## EXERCISE
Set down every record below exactly as written, but leave out the pictures.

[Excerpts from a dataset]
::::

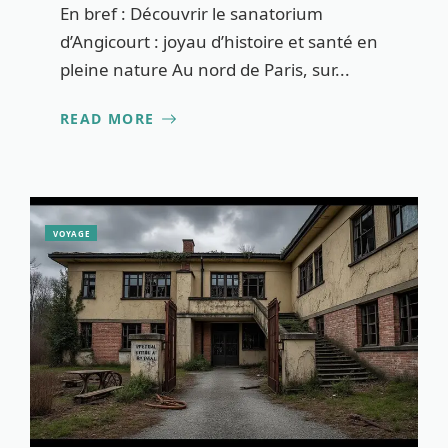
En bref : Découvrir le sanatorium
d’Angicourt : joyau d’histoire et santé en
pleine nature Au nord de Paris, sur...
READ MORE
VOYAGE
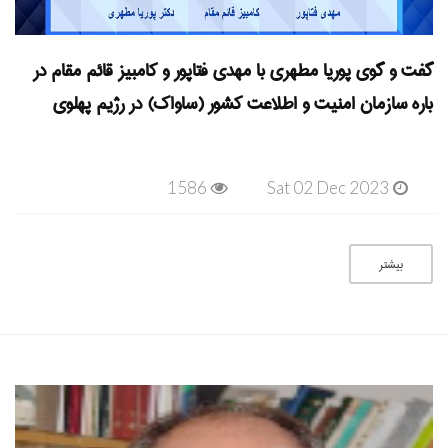
گفت و گوی پوریا مطهری با مهدی فتاپور و کامبیز قائم مقام در
باره سازمان امنیت و اطلاعت کشور (ساواک) در رژیم پهلوی
1586
Sat 02 Dec 2023
بیشتر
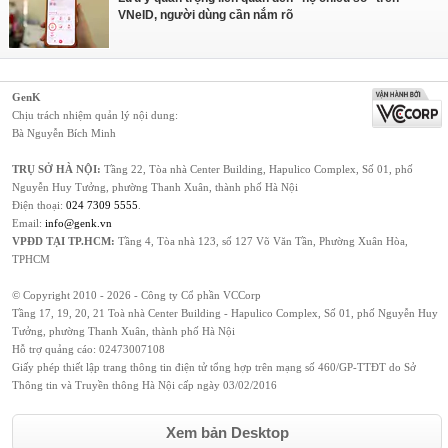
VNeID, người dùng cần nắm rõ
GenK
Chịu trách nhiệm quản lý nội dung:
Bà Nguyễn Bích Minh
TRỤ SỞ HÀ NỘI:
Tầng 22, Tòa nhà Center Building, Hapulico Complex, Số 01, phố
Nguyễn Huy Tưởng, phường Thanh Xuân, thành phố Hà Nội
Điện thoại:
024 7309 5555
.
Email:
info@genk.vn
VPĐD TẠI TP.HCM:
Tầng 4, Tòa nhà 123, số 127 Võ Văn Tần, Phường Xuân Hòa,
TPHCM
© Copyright 2010 - 2026 - Công ty Cổ phần VCCorp
Tầng 17, 19, 20, 21 Toà nhà Center Building - Hapulico Complex, Số 01, phố Nguyễn Huy
Tưởng, phường Thanh Xuân, thành phố Hà Nội
Hỗ trợ quảng cáo:
02473007108
Giấy phép thiết lập trang thông tin điện tử tổng hợp trên mạng số 460/GP-TTĐT do Sở
Thông tin và Truyền thông Hà Nội cấp ngày 03/02/2016
Xem bản Desktop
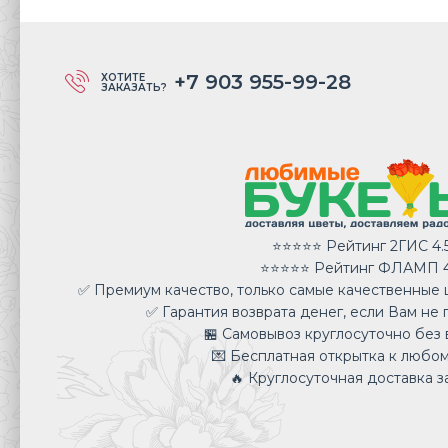
+7 903 955-99-28
ХОТИТЕ
ЗАКАЗАТЬ?
⭐⭐⭐⭐⭐ Рейтинг 2ГИС 4.
⭐⭐⭐⭐⭐ Рейтинг ФЛАМП 4
✅ Премиум качество, только самые качественные ц
✅ Гарантия возврата денег, если Вам не 
🏪 Самовывоз круглосуточно без 
💌 Бесплатная открытка к любом
🔥 Круглосуточная доставка за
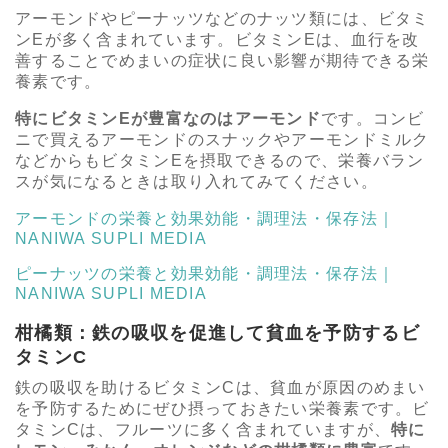
アーモンドやピーナッツなどのナッツ類には、ビタミ
ンEが多く含まれています。ビタミンEは、血行を改
善することでめまいの症状に良い影響が期待できる栄
養素です。
特にビタミンEが豊富なのはアーモンド
です。コンビ
ニで買えるアーモンドのスナックやアーモンドミルク
などからもビタミンEを摂取できるので、栄養バラン
スが気になるときは取り入れてみてください。
アーモンドの栄養と効果効能・調理法・保存法｜
NANIWA SUPLI MEDIA
ピーナッツの栄養と効果効能・調理法・保存法｜
NANIWA SUPLI MEDIA
柑橘類：鉄の吸収を促進して貧血を予防するビ
タミンC
鉄の吸収を助けるビタミンCは、貧血が原因のめまい
を予防するためにぜひ摂っておきたい栄養素です。ビ
タミンCは、フルーツに多く含まれていますが、
特に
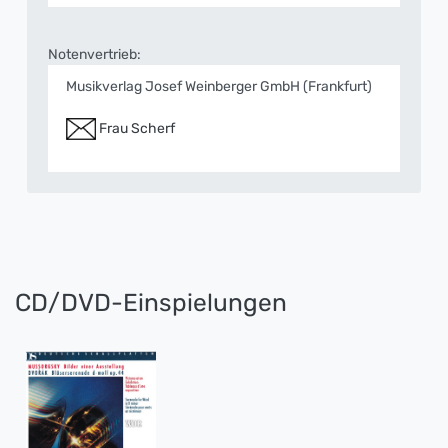
Notenvertrieb:
Musikverlag Josef Weinberger GmbH (Frankfurt)
Frau Scherf
CD/DVD-Einspielungen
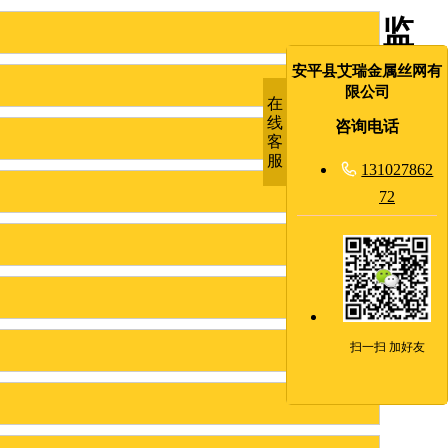
监
狱
安平县艾瑞金属丝网有
限公司
在
隔
线
咨询电话
客
离
服

131027862
72
栅
发布日
期:2020-
04-27 总
浏览：
69821
扫一扫 加好友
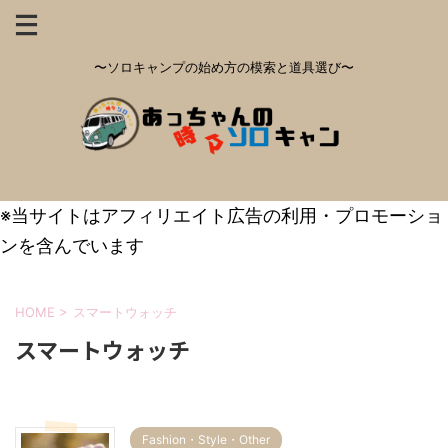
〜ソロキャンプの始め方の模索と道具選び〜
※当サイトはアフィリエイト広告の利用・プロモーショ
ンを含んでいます
HOME
>
スマートウォッチ
スマートウォッチ
Fashion・Style・Other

::::

## RESULT BELOW
En bref : Découvrir le sanatorium
d’Angicourt : joyau d’histoire et santé en
pleine nature Au nord de Paris, sur...
READ MORE
VOYAGE
گفت و گوی پوریا مطهری با مهدی فتاپور و کامبیز قائم مقام در
باره سازمان امنیت و اطلاعت کشور (ساواک) در رژیم پهلوی
1586
Sat 02 Dec 2023
بیشتر
VNeID, người dùng cần nắm rõ
GenK
Chịu trách nhiệm quản lý nội dung:
Bà Nguyễn Bích Minh
TRỤ SỞ HÀ NỘI:
Tầng 22, Tòa nhà Center Building, Hapulico Complex, Số 01, phố
Nguyễn Huy Tưởng, phường Thanh Xuân, thành phố Hà Nội
Điện thoại:
024 7309 5555
.
Email:
info@genk.vn
VPĐD TẠI TP.HCM:
Tầng 4, Tòa nhà 123, số 127 Võ Văn Tần, Phường Xuân Hòa,
TPHCM
© Copyright 2010 - 2026 - Công ty Cổ phần VCCorp
Tầng 17, 19, 20, 21 Toà nhà Center Building - Hapulico Complex, Số 01, phố Nguyễn Huy
Tưởng, phường Thanh Xuân, thành phố Hà Nội
Hỗ trợ quảng cáo:
02473007108
Giấy phép thiết lập trang thông tin điện tử tổng hợp trên mạng số 460/GP-TTĐT do Sở
Thông tin và Truyền thông Hà Nội cấp ngày 03/02/2016
Xem bản Desktop
+7 903 955-99-28
ХОТИТЕ
ЗАКАЗАТЬ?
⭐⭐⭐⭐⭐ Рейтинг 2ГИС 4.
⭐⭐⭐⭐⭐ Рейтинг ФЛАМП 4
✅ Премиум качество, только самые качественные ц
✅ Гарантия возврата денег, если Вам не 
🏪 Самовывоз круглосуточно без 
💌 Бесплатная открытка к любом
🔥 Круглосуточная доставка за
アーモンドやピーナッツなどのナッツ類には、ビタミ
ンEが多く含まれています。ビタミンEは、血行を改
善することでめまいの症状に良い影響が期待できる栄
養素です。
特にビタミンEが豊富なのはアーモンド
です。コンビ
ニで買えるアーモンドのスナックやアーモンドミルク
などからもビタミンEを摂取できるので、栄養バラン
スが気になるときは取り入れてみてください。
アーモンドの栄養と効果効能・調理法・保存法｜
NANIWA SUPLI MEDIA
ピーナッツの栄養と効果効能・調理法・保存法｜
NANIWA SUPLI MEDIA
柑橘類：鉄の吸収を促進して貧血を予防するビ
タミンC
鉄の吸収を助けるビタミンCは、貧血が原因のめまい
を予防するためにぜひ摂っておきたい栄養素です。ビ
タミンCは、フルーツに多く含まれていますが、
特に
Notenvertrieb:
Musikverlag Josef Weinberger GmbH (Frankfurt)
Frau Scherf
CD/DVD-Einspielungen
监
狱
安平县艾瑞金属丝网有
限公司
在
隔
线
咨询电话
客
离
服

131027862
72
栅
发布日
期:2020-
04-27 总
浏览：
69821
扫一扫 加好友
〜ソロキャンプの始め方の模索と道具選び〜
※当サイトはアフィリエイト広告の利用・プロモーショ
ンを含んでいます
HOME
>
スマートウォッチ
スマートウォッチ
Fashion・Style・Other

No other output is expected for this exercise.